Other markets were mixed ahead of key US data releases this week, including the Federal Reserve’s preferred gauge of inflation, and the looming corporate earnings season.
Hong Kong, Shanghai, Seoul, Jakarta and Wellington were down, while Sydney, Singapore, Taipei, Mumbai, Bangkok and Manila rose.
London and Paris fell at the open while Frankfurt was higher.
The tepid performance followed another soft day on Wall Street with observers warning the latest equities rally may have run out of steam as traders assess the outlook for Federal Reserve interest rates.
While the US central bank last week indicated it would cut borrowing costs three times this year, some investors fear that recent indicators and comments from decision-makers have put that in doubt.

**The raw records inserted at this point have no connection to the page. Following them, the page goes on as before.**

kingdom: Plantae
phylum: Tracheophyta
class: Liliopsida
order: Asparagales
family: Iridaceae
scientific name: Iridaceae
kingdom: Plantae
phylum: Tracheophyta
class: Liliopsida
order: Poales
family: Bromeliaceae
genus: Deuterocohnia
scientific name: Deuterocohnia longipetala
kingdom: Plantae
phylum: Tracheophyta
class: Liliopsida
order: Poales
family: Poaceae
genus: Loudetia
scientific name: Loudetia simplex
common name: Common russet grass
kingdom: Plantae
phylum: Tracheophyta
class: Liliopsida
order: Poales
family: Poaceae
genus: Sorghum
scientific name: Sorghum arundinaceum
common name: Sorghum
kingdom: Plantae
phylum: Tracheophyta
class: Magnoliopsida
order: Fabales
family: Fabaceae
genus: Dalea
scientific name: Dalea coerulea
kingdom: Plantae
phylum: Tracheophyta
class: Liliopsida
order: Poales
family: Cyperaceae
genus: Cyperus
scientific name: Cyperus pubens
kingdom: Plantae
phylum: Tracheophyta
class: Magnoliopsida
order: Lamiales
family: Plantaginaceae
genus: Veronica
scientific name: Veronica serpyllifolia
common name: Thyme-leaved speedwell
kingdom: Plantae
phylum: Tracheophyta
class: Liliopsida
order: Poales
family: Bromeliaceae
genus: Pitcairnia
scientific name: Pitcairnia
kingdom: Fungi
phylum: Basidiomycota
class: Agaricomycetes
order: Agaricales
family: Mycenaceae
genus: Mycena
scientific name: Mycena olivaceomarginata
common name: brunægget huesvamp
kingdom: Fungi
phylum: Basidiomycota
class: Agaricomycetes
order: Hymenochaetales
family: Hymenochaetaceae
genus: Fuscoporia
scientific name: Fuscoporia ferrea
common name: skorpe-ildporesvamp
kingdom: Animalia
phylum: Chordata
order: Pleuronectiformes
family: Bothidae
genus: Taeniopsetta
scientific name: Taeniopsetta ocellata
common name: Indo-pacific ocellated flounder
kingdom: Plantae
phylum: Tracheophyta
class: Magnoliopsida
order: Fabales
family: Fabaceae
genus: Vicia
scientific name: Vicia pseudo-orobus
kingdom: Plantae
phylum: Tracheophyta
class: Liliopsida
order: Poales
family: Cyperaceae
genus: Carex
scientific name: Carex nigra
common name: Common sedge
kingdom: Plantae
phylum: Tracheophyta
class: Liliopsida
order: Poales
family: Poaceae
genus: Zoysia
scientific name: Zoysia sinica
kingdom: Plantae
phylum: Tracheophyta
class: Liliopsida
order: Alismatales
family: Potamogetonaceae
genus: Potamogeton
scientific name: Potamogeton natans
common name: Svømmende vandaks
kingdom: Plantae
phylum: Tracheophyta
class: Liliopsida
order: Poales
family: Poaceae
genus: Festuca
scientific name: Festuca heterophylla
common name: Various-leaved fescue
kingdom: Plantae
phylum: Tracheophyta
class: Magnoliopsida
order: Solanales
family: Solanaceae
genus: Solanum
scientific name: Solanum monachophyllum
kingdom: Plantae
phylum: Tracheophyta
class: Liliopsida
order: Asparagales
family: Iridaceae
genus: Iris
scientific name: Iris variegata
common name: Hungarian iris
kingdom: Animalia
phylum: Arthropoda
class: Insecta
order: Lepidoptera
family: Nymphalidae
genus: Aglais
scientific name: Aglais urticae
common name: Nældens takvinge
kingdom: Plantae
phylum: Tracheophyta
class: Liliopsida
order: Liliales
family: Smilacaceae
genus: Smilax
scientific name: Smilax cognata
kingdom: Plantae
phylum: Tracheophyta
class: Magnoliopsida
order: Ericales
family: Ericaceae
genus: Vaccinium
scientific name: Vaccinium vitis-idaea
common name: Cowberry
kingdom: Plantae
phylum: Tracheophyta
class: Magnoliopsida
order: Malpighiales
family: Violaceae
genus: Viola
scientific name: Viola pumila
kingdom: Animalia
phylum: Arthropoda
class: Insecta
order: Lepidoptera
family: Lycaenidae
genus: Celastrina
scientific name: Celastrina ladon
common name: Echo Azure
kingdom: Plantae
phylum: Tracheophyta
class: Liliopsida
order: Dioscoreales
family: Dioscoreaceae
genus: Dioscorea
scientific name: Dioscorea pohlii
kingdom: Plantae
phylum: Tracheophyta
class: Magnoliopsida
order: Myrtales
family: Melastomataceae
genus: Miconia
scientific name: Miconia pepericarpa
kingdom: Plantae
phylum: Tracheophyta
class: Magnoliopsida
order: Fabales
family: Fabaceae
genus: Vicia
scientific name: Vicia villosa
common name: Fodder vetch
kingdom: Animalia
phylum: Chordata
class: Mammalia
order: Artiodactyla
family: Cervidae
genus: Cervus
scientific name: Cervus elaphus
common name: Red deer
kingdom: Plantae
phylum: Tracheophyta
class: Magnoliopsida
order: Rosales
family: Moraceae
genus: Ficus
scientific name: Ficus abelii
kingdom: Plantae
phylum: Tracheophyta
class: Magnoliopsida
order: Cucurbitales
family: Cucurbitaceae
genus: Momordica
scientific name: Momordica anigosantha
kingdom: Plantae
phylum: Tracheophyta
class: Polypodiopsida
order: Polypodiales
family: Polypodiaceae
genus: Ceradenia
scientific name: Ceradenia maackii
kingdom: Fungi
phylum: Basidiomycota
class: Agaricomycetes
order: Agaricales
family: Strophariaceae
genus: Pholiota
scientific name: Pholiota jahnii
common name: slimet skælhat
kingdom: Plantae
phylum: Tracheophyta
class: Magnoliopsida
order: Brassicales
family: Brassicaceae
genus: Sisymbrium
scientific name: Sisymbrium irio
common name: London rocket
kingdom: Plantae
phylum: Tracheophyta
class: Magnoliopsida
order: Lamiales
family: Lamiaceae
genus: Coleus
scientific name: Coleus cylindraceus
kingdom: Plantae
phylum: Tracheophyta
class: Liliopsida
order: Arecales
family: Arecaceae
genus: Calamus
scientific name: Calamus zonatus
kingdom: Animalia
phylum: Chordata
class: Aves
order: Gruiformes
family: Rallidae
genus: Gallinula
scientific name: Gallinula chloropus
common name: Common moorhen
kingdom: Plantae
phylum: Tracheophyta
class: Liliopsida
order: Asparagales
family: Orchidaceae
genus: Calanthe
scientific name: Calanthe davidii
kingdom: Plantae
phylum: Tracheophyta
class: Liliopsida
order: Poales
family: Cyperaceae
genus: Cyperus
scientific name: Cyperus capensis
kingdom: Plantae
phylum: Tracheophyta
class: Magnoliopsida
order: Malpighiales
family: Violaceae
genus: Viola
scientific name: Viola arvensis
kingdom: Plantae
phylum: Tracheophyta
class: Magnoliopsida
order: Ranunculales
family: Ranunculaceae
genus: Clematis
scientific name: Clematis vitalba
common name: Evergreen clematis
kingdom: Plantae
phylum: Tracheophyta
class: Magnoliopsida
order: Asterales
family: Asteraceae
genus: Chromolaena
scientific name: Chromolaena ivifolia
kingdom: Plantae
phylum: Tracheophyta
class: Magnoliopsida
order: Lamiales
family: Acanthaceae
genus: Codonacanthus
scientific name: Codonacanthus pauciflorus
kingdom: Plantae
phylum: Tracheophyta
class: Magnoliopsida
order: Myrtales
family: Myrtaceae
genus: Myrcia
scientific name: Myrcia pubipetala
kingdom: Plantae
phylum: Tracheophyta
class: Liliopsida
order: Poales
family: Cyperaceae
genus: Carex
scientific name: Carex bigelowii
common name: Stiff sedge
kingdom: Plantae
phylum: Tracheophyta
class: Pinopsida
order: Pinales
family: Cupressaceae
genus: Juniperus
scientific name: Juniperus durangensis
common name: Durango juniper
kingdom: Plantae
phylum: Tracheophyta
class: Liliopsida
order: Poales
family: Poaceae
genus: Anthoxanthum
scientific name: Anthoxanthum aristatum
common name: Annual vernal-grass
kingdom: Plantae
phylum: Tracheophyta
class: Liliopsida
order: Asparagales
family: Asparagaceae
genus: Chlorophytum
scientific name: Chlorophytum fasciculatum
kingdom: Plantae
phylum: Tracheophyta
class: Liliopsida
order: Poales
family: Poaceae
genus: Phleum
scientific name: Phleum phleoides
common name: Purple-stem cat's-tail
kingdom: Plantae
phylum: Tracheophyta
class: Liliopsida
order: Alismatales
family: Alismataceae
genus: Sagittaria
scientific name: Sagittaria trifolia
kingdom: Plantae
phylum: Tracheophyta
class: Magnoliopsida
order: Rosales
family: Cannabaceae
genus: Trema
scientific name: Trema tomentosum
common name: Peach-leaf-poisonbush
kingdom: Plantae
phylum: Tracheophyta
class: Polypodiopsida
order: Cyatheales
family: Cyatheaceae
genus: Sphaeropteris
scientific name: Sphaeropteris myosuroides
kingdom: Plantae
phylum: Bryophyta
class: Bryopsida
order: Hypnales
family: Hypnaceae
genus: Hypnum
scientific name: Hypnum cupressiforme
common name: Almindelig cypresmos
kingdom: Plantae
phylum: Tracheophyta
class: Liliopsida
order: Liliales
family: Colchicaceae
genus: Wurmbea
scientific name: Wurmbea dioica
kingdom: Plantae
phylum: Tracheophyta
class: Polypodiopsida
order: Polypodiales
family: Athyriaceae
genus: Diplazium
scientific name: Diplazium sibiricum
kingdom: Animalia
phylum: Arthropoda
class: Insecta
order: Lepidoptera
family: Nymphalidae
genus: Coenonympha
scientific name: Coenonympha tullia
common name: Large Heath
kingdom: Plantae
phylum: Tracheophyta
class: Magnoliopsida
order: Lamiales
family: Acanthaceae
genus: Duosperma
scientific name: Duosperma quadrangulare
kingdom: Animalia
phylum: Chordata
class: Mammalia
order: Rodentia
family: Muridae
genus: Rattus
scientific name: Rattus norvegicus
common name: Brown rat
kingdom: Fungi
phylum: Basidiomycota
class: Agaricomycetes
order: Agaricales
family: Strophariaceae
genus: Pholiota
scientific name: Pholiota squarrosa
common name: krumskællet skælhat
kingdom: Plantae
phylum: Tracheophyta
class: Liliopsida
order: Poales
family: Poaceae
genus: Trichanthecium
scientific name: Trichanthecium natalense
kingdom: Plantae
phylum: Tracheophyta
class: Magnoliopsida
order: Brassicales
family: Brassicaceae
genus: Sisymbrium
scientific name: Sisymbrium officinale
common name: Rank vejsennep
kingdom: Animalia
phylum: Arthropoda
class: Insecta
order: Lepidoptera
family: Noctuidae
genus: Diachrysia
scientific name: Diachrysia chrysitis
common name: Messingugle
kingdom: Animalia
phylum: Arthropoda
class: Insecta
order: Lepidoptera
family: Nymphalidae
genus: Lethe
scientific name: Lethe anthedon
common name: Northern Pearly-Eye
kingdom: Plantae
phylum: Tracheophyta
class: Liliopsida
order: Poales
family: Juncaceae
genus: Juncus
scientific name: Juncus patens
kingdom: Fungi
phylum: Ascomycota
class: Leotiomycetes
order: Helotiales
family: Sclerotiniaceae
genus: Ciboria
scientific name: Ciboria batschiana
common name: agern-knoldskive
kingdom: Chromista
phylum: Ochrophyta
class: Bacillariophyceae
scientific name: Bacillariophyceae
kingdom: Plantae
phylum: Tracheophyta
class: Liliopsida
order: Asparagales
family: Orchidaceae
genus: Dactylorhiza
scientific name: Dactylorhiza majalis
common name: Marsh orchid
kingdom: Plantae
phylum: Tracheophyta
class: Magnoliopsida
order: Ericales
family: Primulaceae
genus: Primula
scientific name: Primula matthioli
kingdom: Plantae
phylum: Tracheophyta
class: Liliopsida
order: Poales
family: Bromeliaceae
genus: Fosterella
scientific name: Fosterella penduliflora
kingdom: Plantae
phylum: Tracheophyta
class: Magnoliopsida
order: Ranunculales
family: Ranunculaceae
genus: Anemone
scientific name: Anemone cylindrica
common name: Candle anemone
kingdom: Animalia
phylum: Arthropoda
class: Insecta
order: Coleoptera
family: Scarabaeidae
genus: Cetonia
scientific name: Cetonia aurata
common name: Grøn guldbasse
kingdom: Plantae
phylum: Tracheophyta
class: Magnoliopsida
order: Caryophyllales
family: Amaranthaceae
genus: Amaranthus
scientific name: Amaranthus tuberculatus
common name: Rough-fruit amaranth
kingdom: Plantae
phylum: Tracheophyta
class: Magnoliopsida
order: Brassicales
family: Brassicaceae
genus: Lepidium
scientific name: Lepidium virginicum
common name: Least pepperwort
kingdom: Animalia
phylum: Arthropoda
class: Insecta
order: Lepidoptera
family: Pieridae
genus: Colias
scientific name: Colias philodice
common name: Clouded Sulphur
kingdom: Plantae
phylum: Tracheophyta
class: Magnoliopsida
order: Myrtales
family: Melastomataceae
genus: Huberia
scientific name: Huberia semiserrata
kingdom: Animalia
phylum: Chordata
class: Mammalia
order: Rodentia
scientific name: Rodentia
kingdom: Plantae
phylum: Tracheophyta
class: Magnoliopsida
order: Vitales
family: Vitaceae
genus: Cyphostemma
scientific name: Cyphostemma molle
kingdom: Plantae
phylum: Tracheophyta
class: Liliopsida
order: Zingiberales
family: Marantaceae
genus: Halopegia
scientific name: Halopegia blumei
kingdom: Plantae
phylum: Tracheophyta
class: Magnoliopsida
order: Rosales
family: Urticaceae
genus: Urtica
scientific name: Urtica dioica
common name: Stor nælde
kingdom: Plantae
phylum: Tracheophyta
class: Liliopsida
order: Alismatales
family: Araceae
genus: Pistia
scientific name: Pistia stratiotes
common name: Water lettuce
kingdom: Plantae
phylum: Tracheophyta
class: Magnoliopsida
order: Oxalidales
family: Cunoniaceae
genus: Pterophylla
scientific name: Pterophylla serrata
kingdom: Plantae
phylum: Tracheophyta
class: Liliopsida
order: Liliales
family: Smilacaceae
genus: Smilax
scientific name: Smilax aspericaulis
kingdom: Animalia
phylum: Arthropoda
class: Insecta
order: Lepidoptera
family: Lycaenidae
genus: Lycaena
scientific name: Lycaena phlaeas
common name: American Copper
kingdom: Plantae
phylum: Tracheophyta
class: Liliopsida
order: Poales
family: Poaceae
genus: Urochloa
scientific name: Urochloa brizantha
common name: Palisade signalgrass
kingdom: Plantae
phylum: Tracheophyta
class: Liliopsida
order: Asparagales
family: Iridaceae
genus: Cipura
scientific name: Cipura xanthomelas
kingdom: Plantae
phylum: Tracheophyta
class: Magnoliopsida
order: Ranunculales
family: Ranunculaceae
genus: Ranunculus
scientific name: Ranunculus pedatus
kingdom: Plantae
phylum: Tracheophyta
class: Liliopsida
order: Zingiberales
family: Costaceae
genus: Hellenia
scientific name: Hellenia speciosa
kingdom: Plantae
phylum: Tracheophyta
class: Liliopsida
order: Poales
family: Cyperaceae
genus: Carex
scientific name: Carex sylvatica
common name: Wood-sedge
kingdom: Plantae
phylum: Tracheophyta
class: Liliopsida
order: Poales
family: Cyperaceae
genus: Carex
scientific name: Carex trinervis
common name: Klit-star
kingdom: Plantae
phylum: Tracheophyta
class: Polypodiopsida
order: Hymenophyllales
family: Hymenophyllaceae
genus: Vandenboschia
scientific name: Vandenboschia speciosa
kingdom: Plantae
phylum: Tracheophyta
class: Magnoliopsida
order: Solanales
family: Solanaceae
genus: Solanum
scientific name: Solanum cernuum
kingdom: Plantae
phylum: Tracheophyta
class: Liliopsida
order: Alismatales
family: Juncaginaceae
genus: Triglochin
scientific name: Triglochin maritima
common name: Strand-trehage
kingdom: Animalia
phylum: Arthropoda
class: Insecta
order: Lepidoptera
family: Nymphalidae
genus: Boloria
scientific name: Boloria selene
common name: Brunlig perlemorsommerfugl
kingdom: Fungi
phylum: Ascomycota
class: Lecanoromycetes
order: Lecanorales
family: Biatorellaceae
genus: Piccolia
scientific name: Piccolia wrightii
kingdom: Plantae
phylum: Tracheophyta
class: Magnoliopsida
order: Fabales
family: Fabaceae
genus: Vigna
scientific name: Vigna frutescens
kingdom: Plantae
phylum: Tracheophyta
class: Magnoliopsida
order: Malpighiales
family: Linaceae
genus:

Figures released Tuesday on February’s durable goods sales suggested the world’s top economy remained healthy and consumer confidence had picked up, though less so about the future.
Jobless claims and economic growth readings are due over the next few days, before the crucial personal consumption expenditures (PCE) index on Friday.
While that is expected to show a slight pick-up from January, analysts said that would not likely spook markets too much, though a big miss to the upside could cause concern.
Next month sees the start of earnings releases, which could have a major impact on sentiment, as the recent rally across markets has been partly based on expectations for future profits.
“With market valuations at lofty levels, there’s little room for corporate earnings performance to falter or for the Federal Reserve to deviate from its anticipated course of three rate cuts,” said Stephen Innes at SPI Asset Management.
“Any divergence from these expectations could potentially lead to market turbulence.”